### PROBLEM
Find the line containing "- 使用rails创建项目，避免自动安装gem" in the entries below. Reproduce that line and each one after it to the end, exactly, with no other lines.

Dataset entries

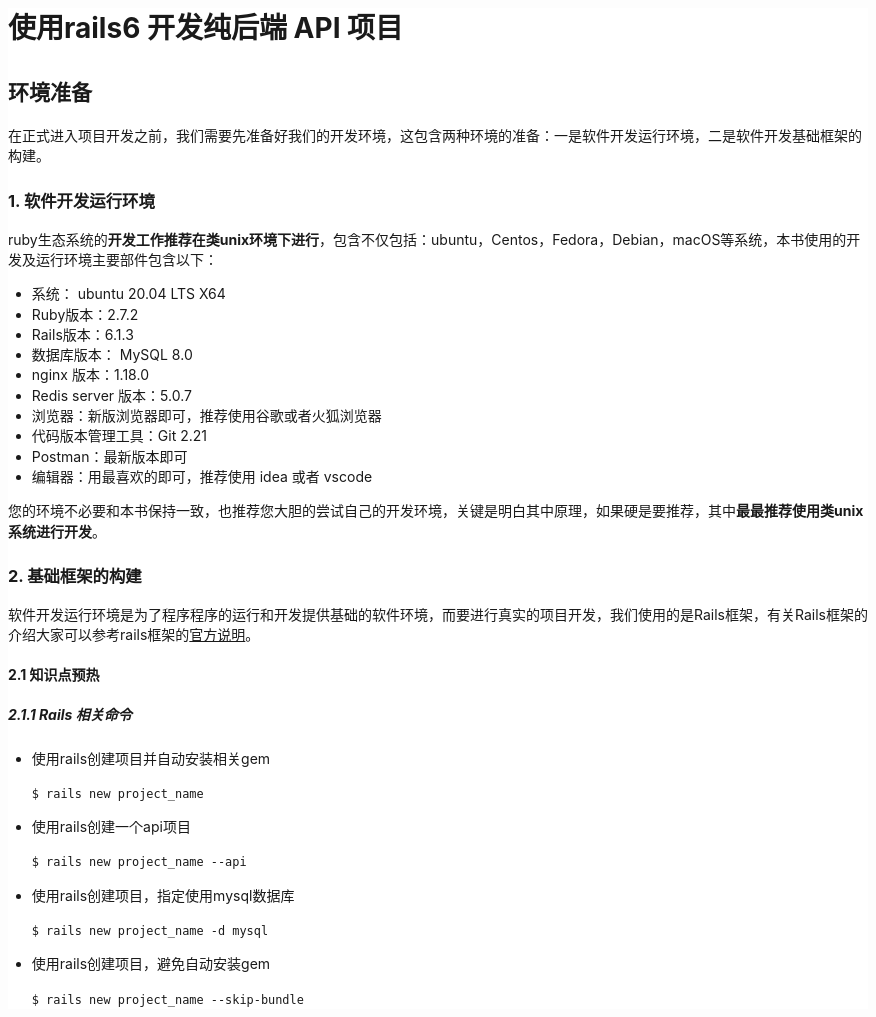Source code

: # 使用rails6 开发纯后端 API 项目

## 环境准备

在正式进入项目开发之前，我们需要先准备好我们的开发环境，这包含两种环境的准备：一是软件开发运行环境，二是软件开发基础框架的构建。

### 1. 软件开发运行环境

ruby生态系统的**开发工作推荐在类unix环境下进行**，包含不仅包括：ubuntu，Centos，Fedora，Debian，macOS等系统，本书使用的开发及运行环境主要部件包含以下：

- 系统： ubuntu 20.04 LTS X64
- Ruby版本：2.7.2
- Rails版本：6.1.3
- 数据库版本： MySQL 8.0
- nginx 版本：1.18.0
- Redis server 版本：5.0.7
- 浏览器：新版浏览器即可，推荐使用谷歌或者火狐浏览器
- 代码版本管理工具：Git 2.21
- Postman：最新版本即可
- 编辑器：用最喜欢的即可，推荐使用 idea 或者 vscode

您的环境不必要和本书保持一致，也推荐您大胆的尝试自己的开发环境，关键是明白其中原理，如果硬是要推荐，其中**最最推荐使用类unix系统进行开发**。



### 2. 基础框架的构建

软件开发运行环境是为了程序程序的运行和开发提供基础的软件环境，而要进行真实的项目开发，我们使用的是Rails框架，有关Rails框架的介绍大家可以参考rails框架的[官方说明](https://rubyonrails.org/)。



#### 2.1 知识点预热

##### 2.1.1 Rails 相关命令

- 使用rails创建项目并自动安装相关gem

  ```shell
  $ rails new project_name
  ```

- 使用rails创建一个api项目

  ```shell
  $ rails new project_name --api
  ```

- 使用rails创建项目，指定使用mysql数据库

  ```shell
  $ rails new project_name -d mysql
  ```

- 使用rails创建项目，避免自动安装gem

  ```shell
  $ rails new project_name --skip-bundle
  ```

### REPLY TO THE EXERCISE
- 使用rails创建项目，避免自动安装gem

  ```shell
  $ rails new project_name --skip-bundle
  ```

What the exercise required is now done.